NEW YORK –
.The program was founded in 2013 by two Harvard Medical School dermatologists, Lilit Garibyan, MD, PhD, the program director, and her mentor R. Rox Anderson MD, director of the Wellman Center for Photomedicine at Massachusetts General Hospital (MGH), Boston. It was based on the idea that clinicians are in a unique position to identify gaps in patient care and should be active in developing medical solutions to address those gaps.
“I truly believe that if we do a better job educating, training, and empowering our clinicians to become innovators, this will benefit patients and hospitals and physicians,” Dr. Garibyan said at the 26th annual Mount Sinai Winter Symposium — Advances in Medical and Surgical Dermatology.
One of the seeds for the project was her own experience with cryolipolysis which involves topical cooling, a noninvasive method of removing subcutaneous fat for body contouring, which relies on conducting heat from subcutaneous fat across the skin and therefore, does not reach fat far from the dermis. With Dr. Anderson’s mentorship, she developed injectable cooling technology (ICT), a procedure where “ice slurry,” composed of normal saline and glycerol, is directly injected into adipose tissue, possibly leading to more efficient and effective cryolipolysis.
Furthermore, this technology has various potential therapeutic applications, including treatment of heart disease by reducing pericardial adipose tissue, metabolic disease and obesity by targeting visceral adipose tissue, pain by targeting the myelin sheaths around peripheral nerves, and obstructive sleep apnea by reducing tongue fat, Dr. Garibyan said, citing published animal studies evaluating these indications.After nearly 10 years of animal studies at MGH, led by Dr. Garibyan as proof of concept trials, ice slurry (Coolio Therapy) recently received FDA breakthrough designation for long-term pain control and early-stage human trials of clinical applications are underway, she noted.
Magic Wand Program
In the Magic Wand program, participating physicians start by recording areas of unmet needs in their day-to-day practices, and in groups, engage in clinician-only brainstorming sessions to screen ideas, define problems, and generate lists of specifications and tools needed to address clinical problems. After working together to define challenges and possible solutions, they take their ideas to a development team, where scientists, engineers, regulatory experts, and industry professionals meet and help clinicians start pilot proof-of-concept projects, develop prototypes, and gain support for studies, followed by pilot feasibility studies.

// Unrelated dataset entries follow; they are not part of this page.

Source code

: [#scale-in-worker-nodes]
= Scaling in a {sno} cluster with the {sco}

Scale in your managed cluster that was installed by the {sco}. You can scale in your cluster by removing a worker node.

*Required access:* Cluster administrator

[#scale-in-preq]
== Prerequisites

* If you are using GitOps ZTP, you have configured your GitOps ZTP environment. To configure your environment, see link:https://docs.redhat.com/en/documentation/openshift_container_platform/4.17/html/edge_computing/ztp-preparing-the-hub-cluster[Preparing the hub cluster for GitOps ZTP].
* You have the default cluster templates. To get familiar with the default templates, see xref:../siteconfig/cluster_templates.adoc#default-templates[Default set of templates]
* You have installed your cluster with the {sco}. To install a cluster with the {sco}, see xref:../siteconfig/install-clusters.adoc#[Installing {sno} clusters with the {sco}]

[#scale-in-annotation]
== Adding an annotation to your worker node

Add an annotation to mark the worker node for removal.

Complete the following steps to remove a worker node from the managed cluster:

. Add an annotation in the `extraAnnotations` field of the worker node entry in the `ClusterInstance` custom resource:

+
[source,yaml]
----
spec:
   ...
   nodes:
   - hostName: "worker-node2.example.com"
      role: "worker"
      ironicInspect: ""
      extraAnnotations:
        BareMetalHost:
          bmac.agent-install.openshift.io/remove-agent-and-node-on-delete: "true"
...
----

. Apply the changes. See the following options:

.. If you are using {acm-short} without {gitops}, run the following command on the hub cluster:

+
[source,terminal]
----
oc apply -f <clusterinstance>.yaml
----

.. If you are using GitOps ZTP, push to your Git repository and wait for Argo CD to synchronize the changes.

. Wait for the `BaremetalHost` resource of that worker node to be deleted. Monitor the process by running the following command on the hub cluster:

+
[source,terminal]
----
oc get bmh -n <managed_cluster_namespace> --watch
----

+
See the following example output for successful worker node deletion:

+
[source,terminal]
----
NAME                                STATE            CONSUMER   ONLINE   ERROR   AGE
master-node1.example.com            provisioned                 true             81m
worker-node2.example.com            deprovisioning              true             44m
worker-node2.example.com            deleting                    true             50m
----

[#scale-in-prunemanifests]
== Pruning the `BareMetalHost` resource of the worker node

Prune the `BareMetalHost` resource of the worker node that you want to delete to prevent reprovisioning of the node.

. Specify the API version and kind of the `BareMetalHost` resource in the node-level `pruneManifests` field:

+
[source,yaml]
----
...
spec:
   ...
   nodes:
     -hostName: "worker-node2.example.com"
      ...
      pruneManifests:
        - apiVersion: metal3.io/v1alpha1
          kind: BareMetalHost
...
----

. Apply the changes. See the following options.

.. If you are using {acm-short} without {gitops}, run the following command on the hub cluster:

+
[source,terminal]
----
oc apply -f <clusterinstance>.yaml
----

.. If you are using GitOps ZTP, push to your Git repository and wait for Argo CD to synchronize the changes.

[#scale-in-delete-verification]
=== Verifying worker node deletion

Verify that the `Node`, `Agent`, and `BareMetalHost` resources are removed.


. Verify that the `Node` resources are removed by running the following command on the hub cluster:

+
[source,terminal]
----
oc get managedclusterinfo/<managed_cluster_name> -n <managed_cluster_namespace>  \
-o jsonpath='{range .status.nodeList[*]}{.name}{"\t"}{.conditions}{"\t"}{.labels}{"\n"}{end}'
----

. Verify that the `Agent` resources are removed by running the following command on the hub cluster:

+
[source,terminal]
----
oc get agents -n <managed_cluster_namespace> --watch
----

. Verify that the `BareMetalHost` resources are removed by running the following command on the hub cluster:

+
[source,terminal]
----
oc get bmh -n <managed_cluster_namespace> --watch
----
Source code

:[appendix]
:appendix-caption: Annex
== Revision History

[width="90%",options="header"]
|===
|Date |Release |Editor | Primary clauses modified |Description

Part of the project is the Virtual Magic Wand (VMW) Initiative, a 10-month online instructive and interactive course open to clinicians in the United States and Europe, designed to bring together dermatologists “interested in deeply understanding a dermatologic clinical problem worth solving,” according to Dr. Garibyan. Currently, there are more than 86 VMW scholars from 46 institutions, and military and private practice sites in the United States. The VMW was expanded to Europe in 2021 and there are plans to expand to Asia as well, she said.
The success of the program is not only attributed to its clinical methods but the fact that it provides a benefit to doctors at all stages of their careers, patients, and industry. “This is the only program that aims to engage in innovation from resident to full professor. We provide ideas that industry can then support and bring to market. Everyone including patients, doctors, and healthcare companies can benefit from active, engaged, and innovative physicians,” Dr. Garibyan said.
One of the success stories is that of Veradermics, a company founded by Kansas City dermatologist, Reid A. Waldman, MD, the company’s CEO, and Tim Durso, MD, the president, who met while participating in the VMW program in 2020, which eventually led them to start a company addressing an unmet need in dermatology, a kid-friendly treatment of warts.
In an interview with this news organization, Dr. Waldman explained how the program informed his company’s ethos. “Magic Wand Initiative is about identifying problems worth solving,” he said. At the company, “we find problems or unmet needs that are large enough to motivate prescribing changes, so we’ve really taken the philosophy I learned in the program into this company and building our portfolio.”
One of the first needs that Veradermics addressed was the fact that treatment for common warts, cryotherapy with liquid nitrogen, is painful and can frighten children, and, with a response rate of “at best, 50%,” Dr. Waldman said. Veradermics is in the process of creating a nearly painless, child-friendly wart treatment: an “immunostimulatory dissolvable microarray” patch that contains Candida antigen extract, which is currently being evaluated for treating warts in a phase 2 clinical trial started in 2023.
Although the Magic Wand Initiative was initially restricted to dermatologists at MGH, stories like that of Veradermics have made the program so popular that it has branched out to include anesthesiologists and otolaryngologists, as well as general and orthopedic surgeons at MGH, Dr. Garibyan said at the Mount Sinai meeting.
Dr. Garibyan disclosed that she is a cofounder of and has equity in Brixton Biosciences and EyeCool, and is a consultant for and/or investor in Brixton and Clarity Cosmetics. Royalties/inventorship are assigned to MGH.